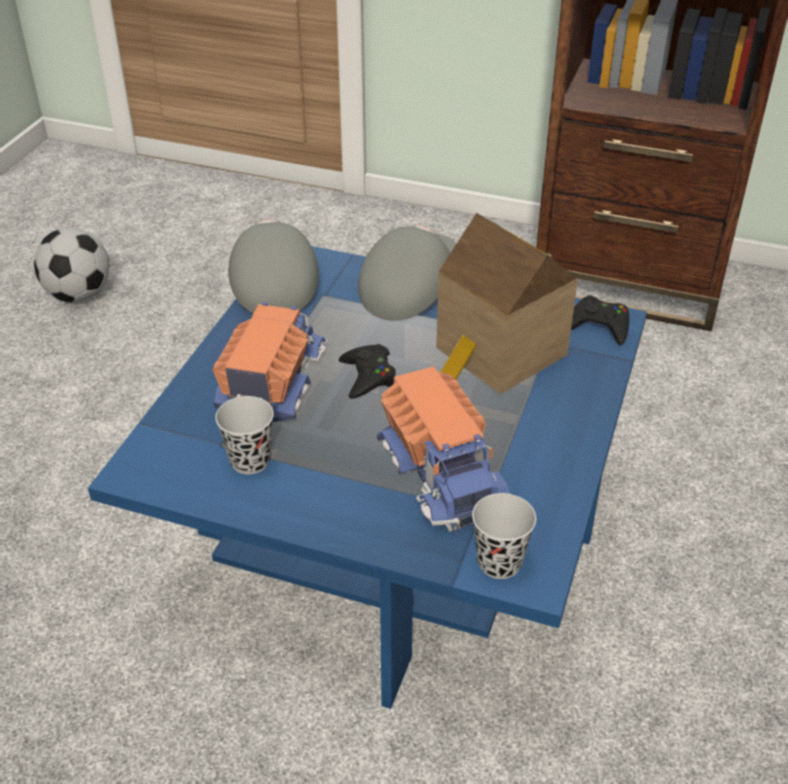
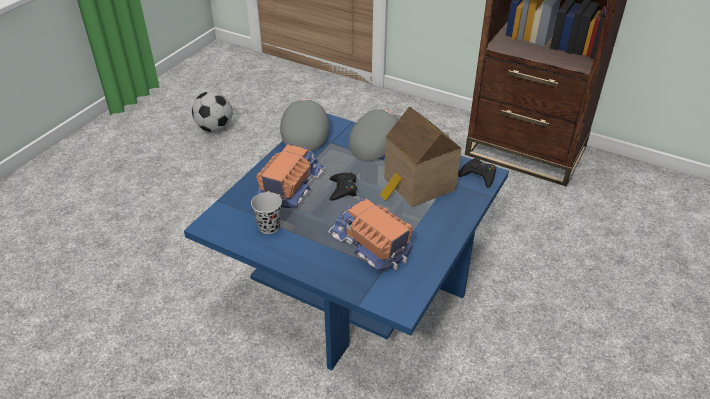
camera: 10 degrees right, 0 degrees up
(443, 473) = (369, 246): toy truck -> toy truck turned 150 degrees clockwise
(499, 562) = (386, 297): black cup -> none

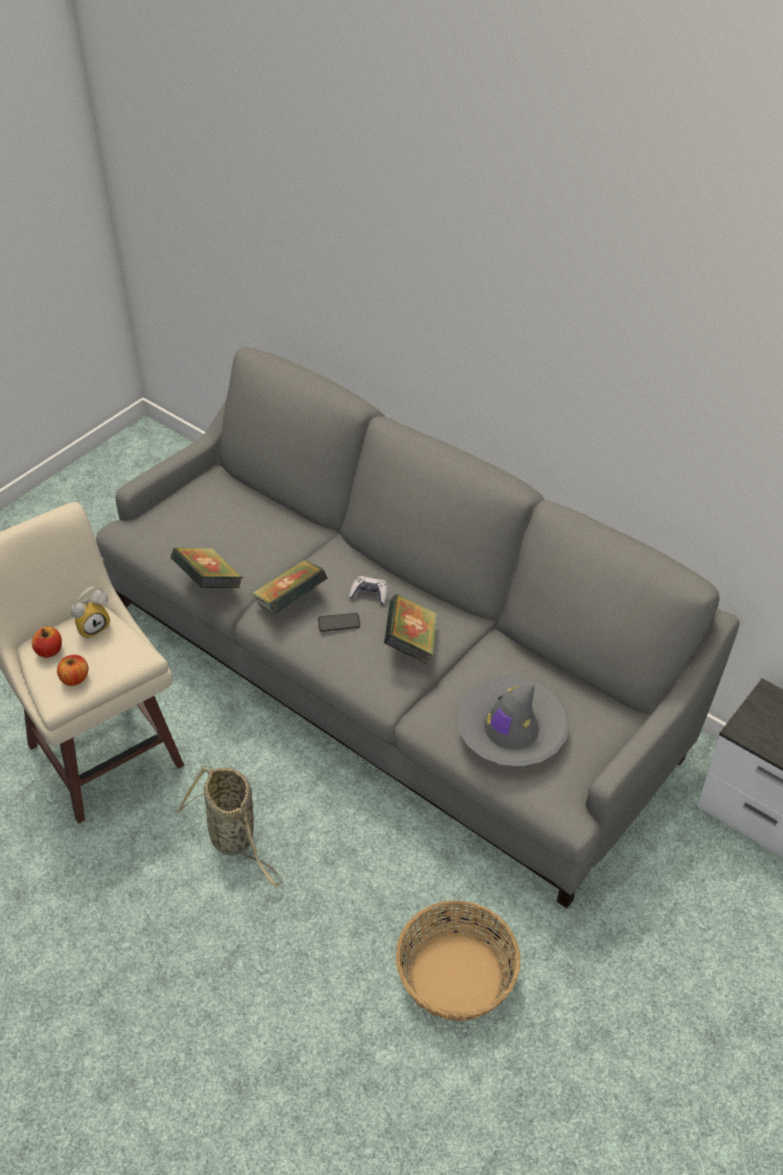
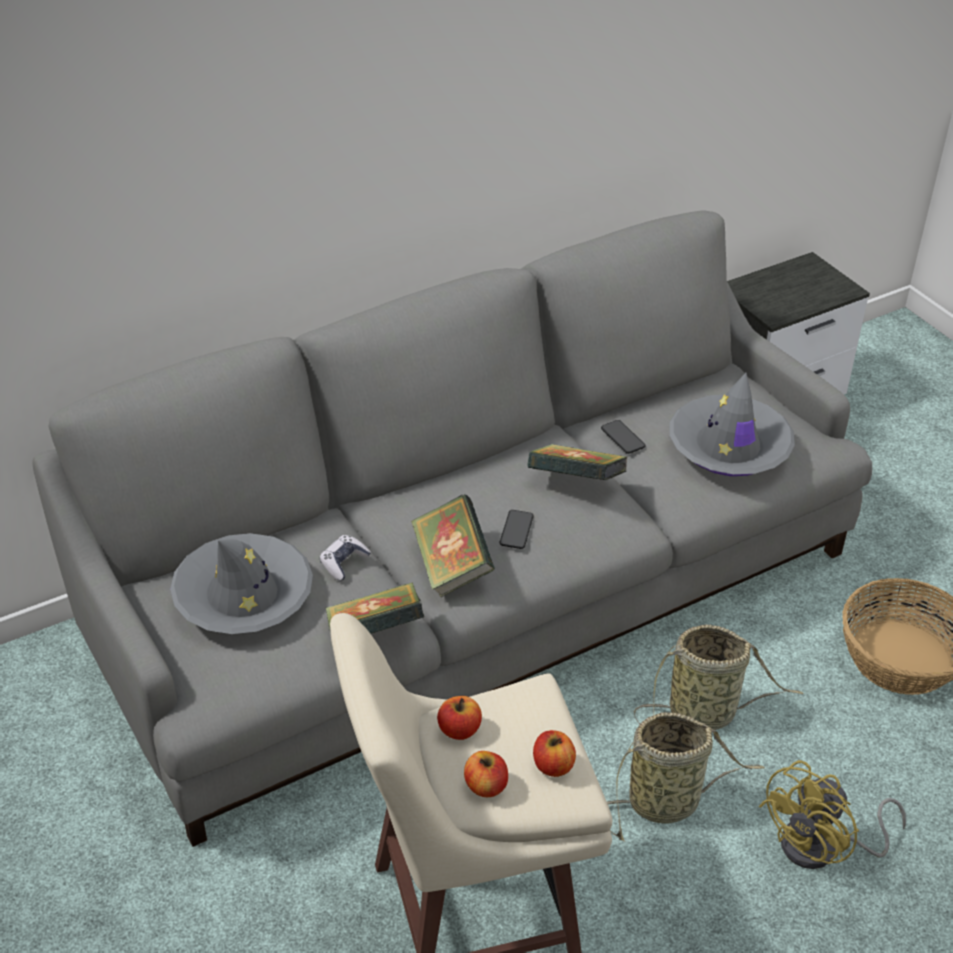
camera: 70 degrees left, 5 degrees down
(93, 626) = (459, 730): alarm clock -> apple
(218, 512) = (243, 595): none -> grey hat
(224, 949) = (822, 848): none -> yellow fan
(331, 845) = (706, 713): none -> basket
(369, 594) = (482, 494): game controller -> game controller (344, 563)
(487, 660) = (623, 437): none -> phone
* * *
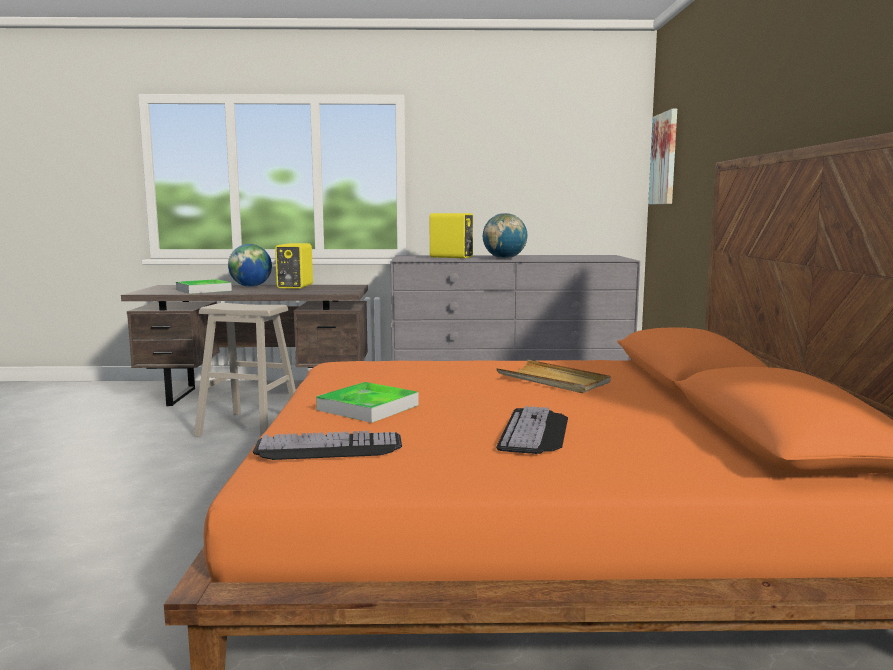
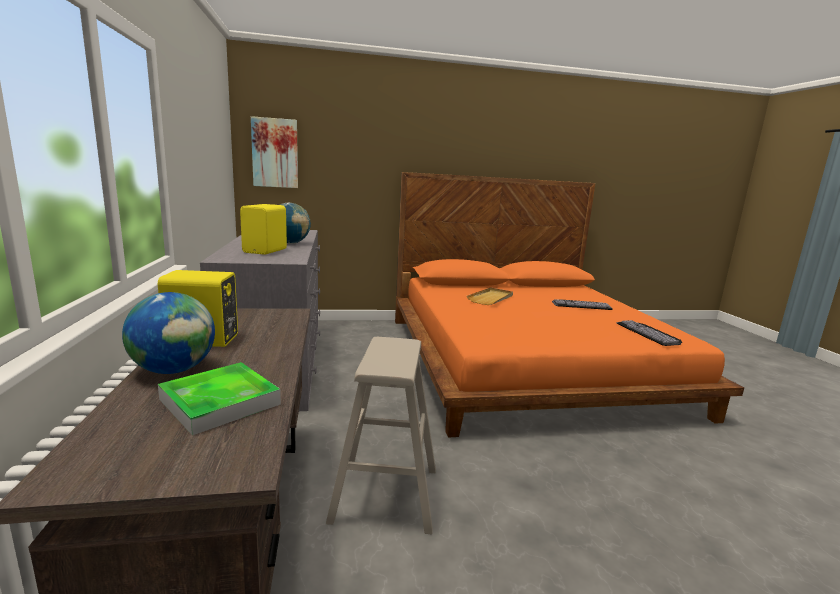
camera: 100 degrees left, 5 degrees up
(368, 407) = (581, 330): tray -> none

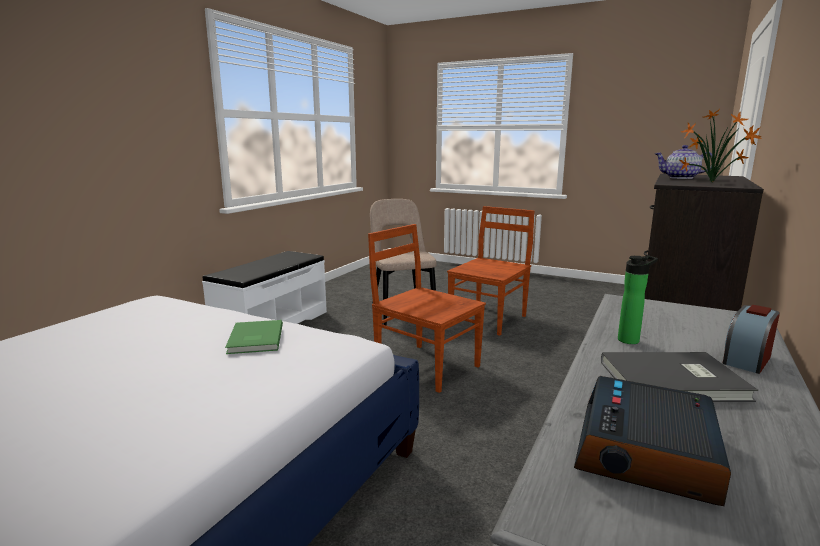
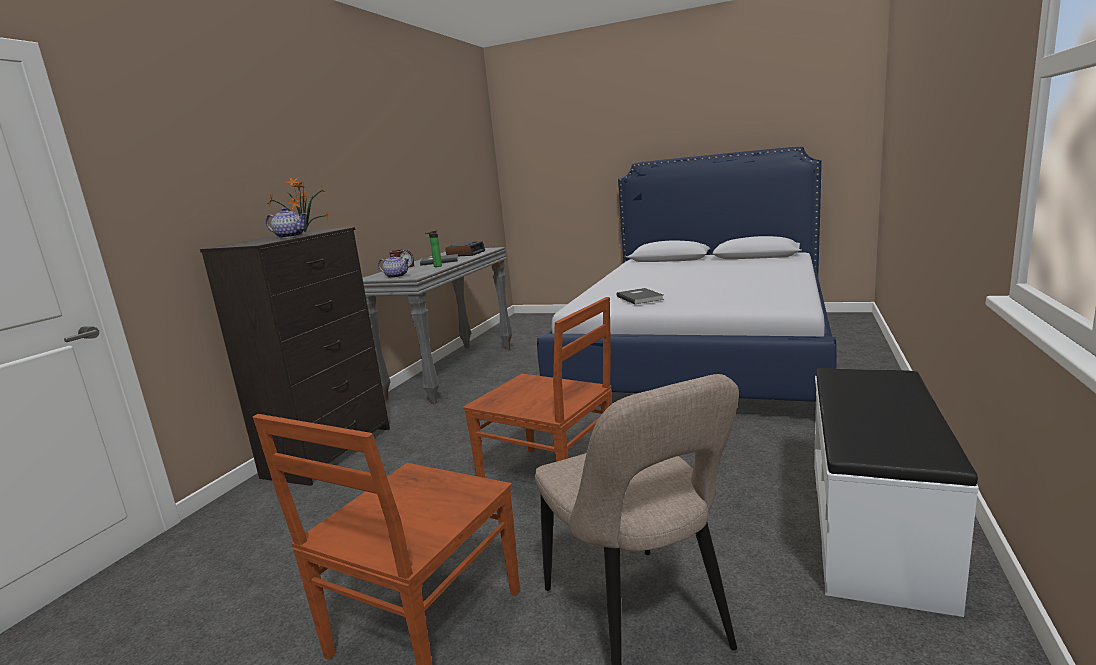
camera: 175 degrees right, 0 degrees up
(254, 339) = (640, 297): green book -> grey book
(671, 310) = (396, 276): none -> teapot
--
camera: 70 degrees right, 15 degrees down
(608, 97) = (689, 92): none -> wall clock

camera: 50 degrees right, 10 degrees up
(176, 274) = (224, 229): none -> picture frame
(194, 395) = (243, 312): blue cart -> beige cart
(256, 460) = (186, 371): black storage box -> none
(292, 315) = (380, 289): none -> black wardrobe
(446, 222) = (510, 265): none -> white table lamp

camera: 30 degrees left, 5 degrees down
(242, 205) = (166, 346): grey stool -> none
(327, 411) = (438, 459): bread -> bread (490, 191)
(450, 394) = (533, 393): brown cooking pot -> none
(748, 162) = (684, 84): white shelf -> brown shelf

== Exercise prompt ==
The stretch above running from the line with "(443, 473) = (369, 246): toy" through the line with "(487, 660) = (623, 437): none -> phone" is all you should copy, exactly, leaving out the pictures.

== Answer to this problem ==
(443, 473) = (369, 246): toy truck -> toy truck turned 150 degrees clockwise
(499, 562) = (386, 297): black cup -> none

camera: 70 degrees left, 5 degrees down
(93, 626) = (459, 730): alarm clock -> apple
(218, 512) = (243, 595): none -> grey hat
(224, 949) = (822, 848): none -> yellow fan
(331, 845) = (706, 713): none -> basket
(369, 594) = (482, 494): game controller -> game controller (344, 563)
(487, 660) = (623, 437): none -> phone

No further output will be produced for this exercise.